Many people / companies have made a lot of money in that time, but the public have very little improvement, in terms of service delivery levels, to see and take away from deregulation.
If operators have to work together to make services sustainable, I’d rather profits generated are ploughed back into public transport than salted away overseas or into the pockets of the wealthy shareholders
I think we'd all like to see that, but it's never going to be prevented, not even by franchising. It'd have to be a complete transfer of everything into public hands.
Enhanced Partnership schemes and the Bus Service Improvement Plans that have been drawn up all over England would have been a huge step forward in working together at long last and working in the interests of the public, but there were questions asked from the outset on the sustainability of it. With the NBS budget slashed by more than half before any plans were put into motion, there's now a £5bn funding gap between what is required and what is on offer.
(27 Jan 2022, 12:15 am)DaveFromUpNorth wrote The death of the high Street has a strong factor of bus companies creating cross service operations giving no purpose for passengers to get off and change
We used to have feeders to the metro like Heworth or Wallsend buses went to them and you were forced to use them to get to Newcastle or Gateshead quicker.
What we now have is Nexus Assets occupying bus interchanges and wasted space in terms of provisions for bus layovers and breaks when it's not necessary look at Heworth we could build a lidl on the arrival side and still effectively run a bus station
Infact a drive through could be added to increase footfall at Heworth to generate rental increase and passengers
I'd say Heworth is necessary for rail replacement operations on the central section. It's a good base and allows buses to be parked up without impacting other traffic, which you can't really do anywhere else on the network.
Adding something to encourage cars to come to into a bus station sounds like a recipe for disaster.
(27 Jan 2022, 12:39 am)Ambassador wrote I don’t think anyone is promoting job losses but we have to be realistic in how we got here and where we go from here, we probably should fund public transport in a better way, but it doesn’t win votes so we won’t. It’s too easy to push this whole thing on covid, it’s not just Covid. Covid exposed frailties for sure but we’ve been creaking at the seams in GNE terms for years. Private companies have done alright out of the network for a long time, it can’t be one way anymore.

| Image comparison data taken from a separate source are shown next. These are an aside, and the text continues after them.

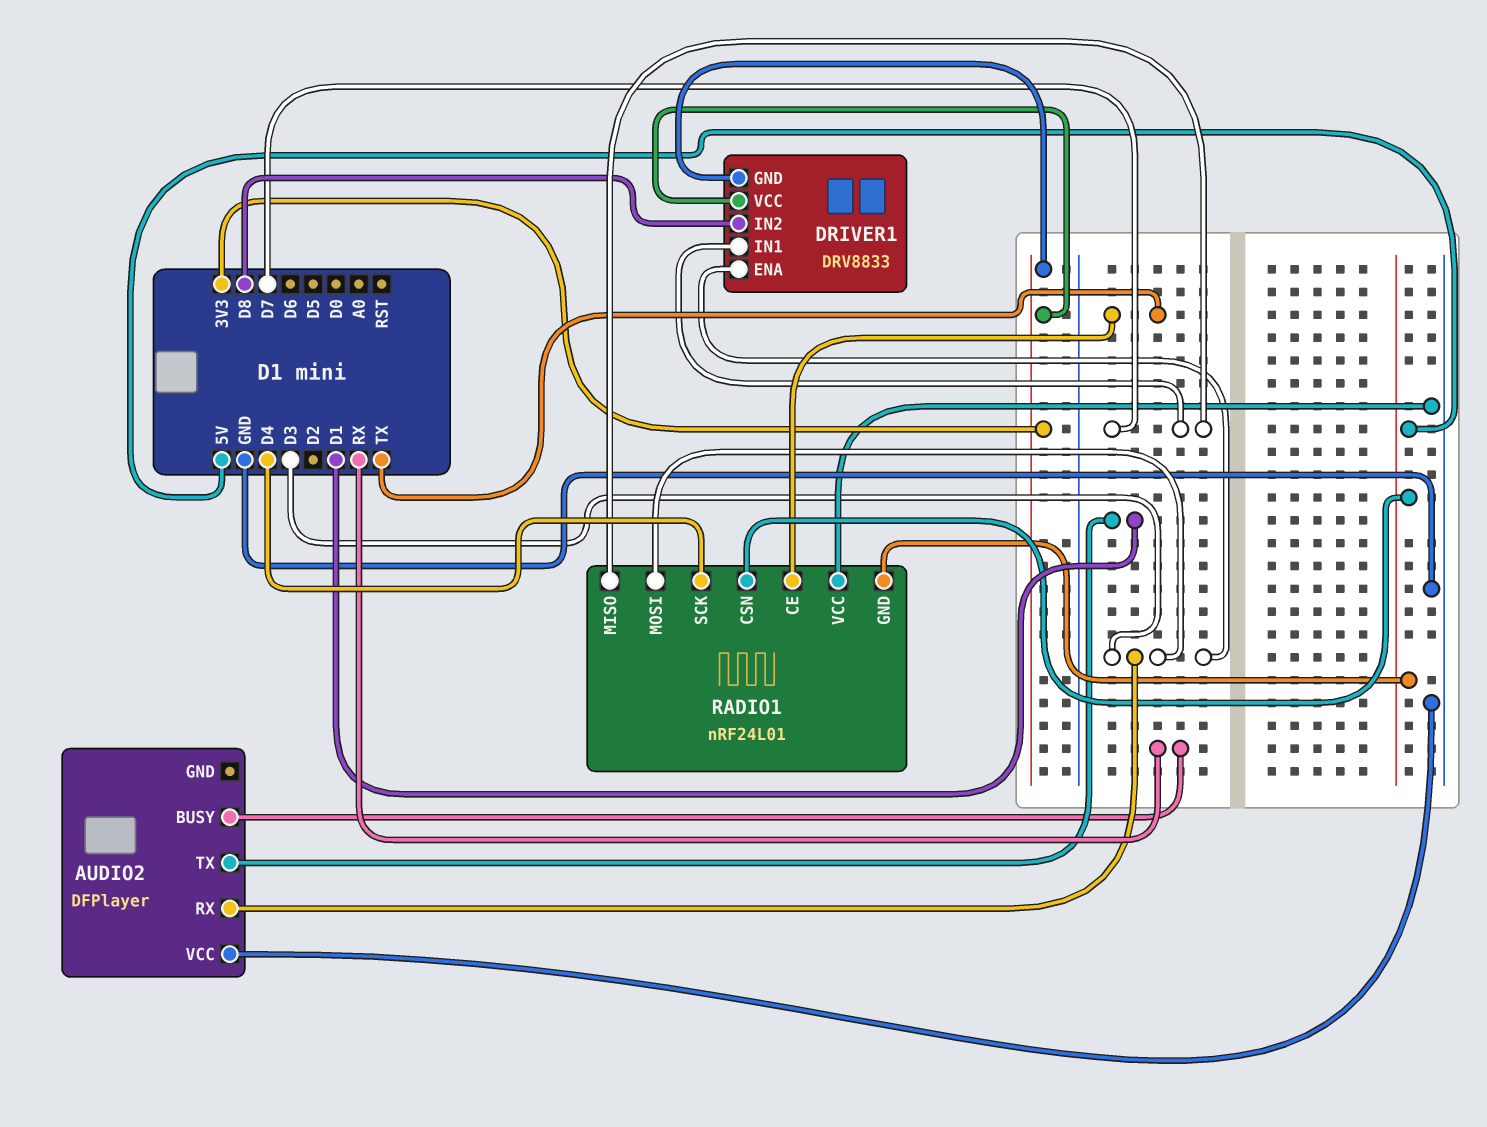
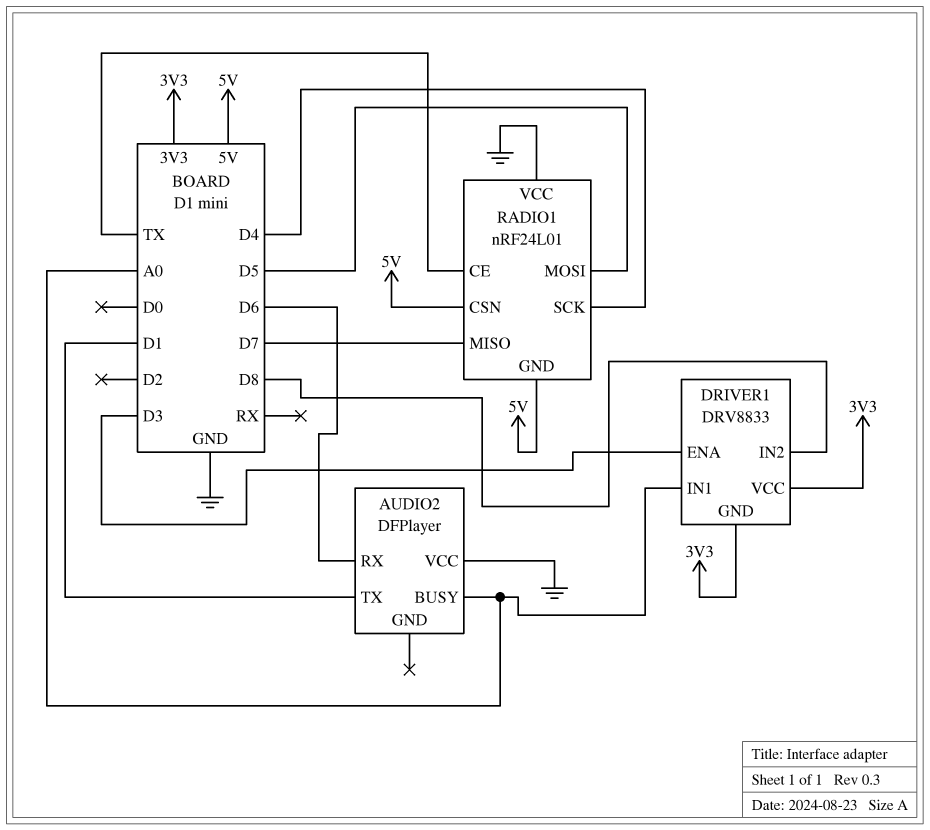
AUDIO2 pin BUSY: RX -> A0
AUDIO2 pin RX: D3 -> D6
DRIVER1 pin IN1: D7 -> A0
RADIO1 pin MOSI: D3 -> D5

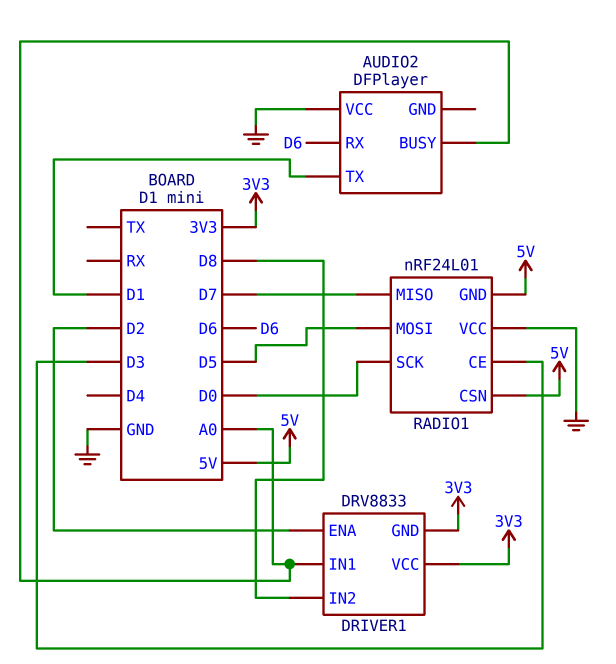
DRIVER1 pin ENA: D3 -> D2
RADIO1 pin CE: TX -> D3
RADIO1 pin SCK: D4 -> D0

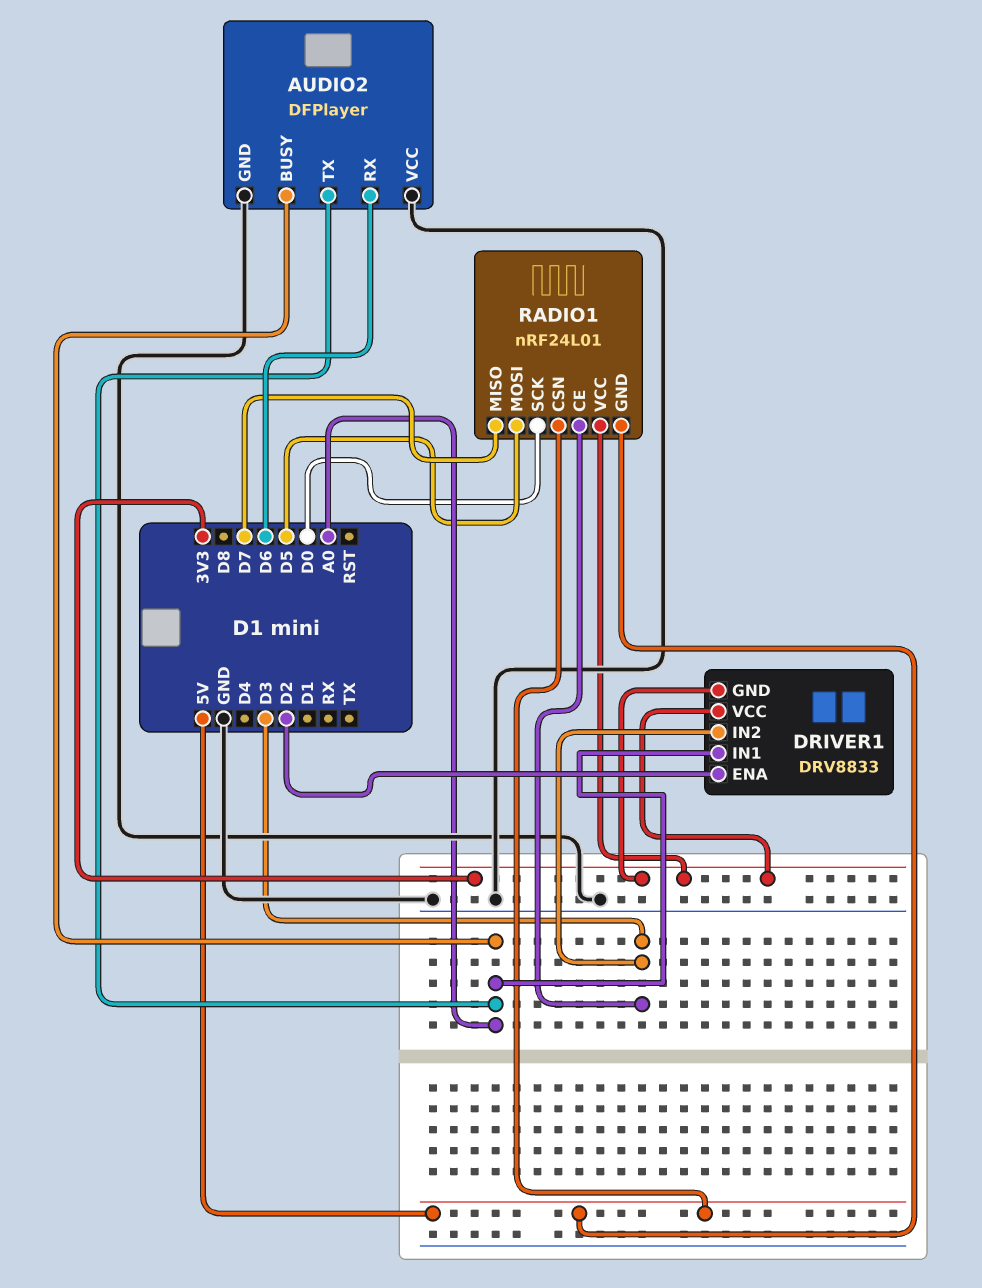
AUDIO2 pin GND: none -> GND
AUDIO2 pin TX: D1 -> A0
DRIVER1 pin IN2: D8 -> D3
RADIO1 pin VCC: GND -> 3V3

The GNE network and branding has been so scattergun, even the flagship routes. Look at the 21 in the last 25 odd years. We’ve had: 221, Classicliner 21, 21-24/7, pink Angel ,red Angel, panicked pink deckers Angel again, hybrid green and newer green. You don’t see the same chaotic approach at Arriva and GNE (and this is on a route aside an hourly X12 they hold a monopoly on)
Even the ticketing has had so many changes and tweaks and gimmicks where SNE have…dayrider/mega rider. The zones make no sense. A purple zone carries you from barley mow/Birtley to Blyth and Ashington but not to Chester le St where you might want to go shopping or socialise
That funding conversation is going to have to happen sooner or later. It's easy to blame Covid as the cause of something, as you say, but I think it's accurate to say that the Covid impact on passenger numbers has accelerated what we'd have seen over the next 10 years anyway under the current system.
Deregulation has failed and without significant Government funding, most of the country is going to be left with a skeleton service at best.